Decide a Segunda Turma do Tribunal Regional Federal da 5ª Região, por unanimidade, dar parcial provimento à apelação, nos termos do Relatório, Voto e notas taquigráficas constantes dos autos, que ficam fazendo parte integrante do presente julgado.” (AC 531770/PE, Rel. Desembargador Federal Francisco Wildo Lacerda, Diário da Justiça Eletrônico TRF5, 9.3.2012, pág. 265). 

Destarte, evidente que fundamentos sólidos, conforme lançados nas decisões acima transcritas, amparam a cobrança de taxas em situações excepcionais, sem que tal estipulação contratual vulnere o ordenamento jurídico vigente.

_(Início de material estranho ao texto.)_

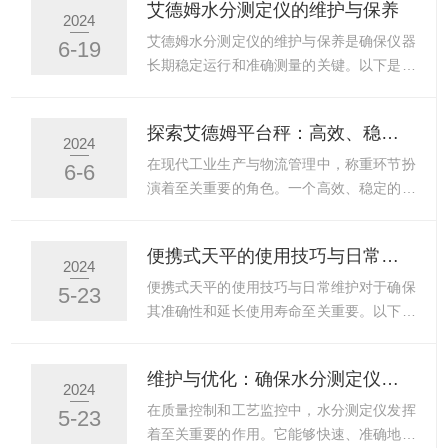
艾德姆水分测定仪的维护与保养
保持稳定的性能。同时，平台秤还具备防
平台秤凭借其智能称重技术和轻松管理的特
2024
水、防尘等特性，使其能够在恶劣的户外环
点，为这一领域带来了革命性的变革。艾德
艾德姆水分测定仪的维护与保养是确保仪器
6-19
境中正常工作，为各种应用提供了广泛的适
姆平台秤，作为一款先进的智能称重设备，
长期稳定运行和准确测量的关键。以下是根
应性。除了稳定性和耐用性，平...
不仅具备高精度、高效率的称重功能，还融
据参考文章中的相关信息，为艾德姆水分测
入了多项智能化技术，使得称重过程更加便
定仪提供的维护与保养建议：一、日常维护
探索艾德姆平台秤：高效、稳定的称重解决方案
捷、高效。无论是大型货物还是小型包裹，
保持环境适宜：仪器应放置在避光处，室内
2024
平台秤都能迅速准确地给出重量数据，大大
温度控制在5℃~35℃之间。避免将仪器安
在现代工业生产与物流管理中，称重环节扮
6-6
提高了物流和仓储工作的效率。除了基本的
装在高湿度、高功率波动以及有腐蚀性气体
演着至关重要的角色。一个高效、稳定的称
称重功能外，艾德姆平台秤...
的环境中。定期清洁：使用软布和稀释的清
重解决方案不仅能提高工作效率，还能确保
洁剂擦拭仪器外壳和显示屏，确保仪器外观
数据的准确性和可靠性。艾德姆平台秤凭借
便携式天平的使用技巧与日常维护
整洁。对于进样室和加热装置等关键部件，
其性能和可靠性，成为了众多企业和行业的
2024
使用专用工具和清洁剂进行深度清洁，去除
称重设备。艾德姆平台秤以其高效性而闻
便携式天平的使用技巧与日常维护对于确保
5-23
污垢和残留物。及时更换配件：定期检查并
名。其设计合理，结构紧凑，能够快速准确
其准确性和延长使用寿命至关重要。以下是
更换硅胶垫、干燥硅胶等...
地完成称重任务。无论是在生产线上对原材
关于便携式天平的使用技巧与日常维护的一
料进行称重，还是在仓库中对货物进行盘
些建议：一、使用技巧放置与调平：使用
维护与优化：确保水分测定仪长期稳定运行的关键
点，平台秤都能迅速给出精确的测量结果。
前，应将天平放置在平稳、水平的工作台
2024
这种高效性不仅提高了工作效率，还减少了
上，并调节天平底部的平衡螺丝，使天平处
在质量控制和工艺监控中，水分测定仪发挥
5-23
人为错误的发生，为企业节省了宝贵的时间
于水平状态。清洁与干燥：确保天平在使用
着至关重要的作用。它能够快速、准确地测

Em virtude disto, quando instadas a se manifestar acerca da cobrança de taxas em decorrência dos contratos de prestação de serviços educacionais, as instituições devem apresentar suas ponderações de forma justificada, com lastro nos argumentos fáticos e jurídicos apontados nas decisões acima, sobretudo quando lhes for exigida a assinatura de Termo de Ajustamento de Conduta versado sobre o tema ora exposto.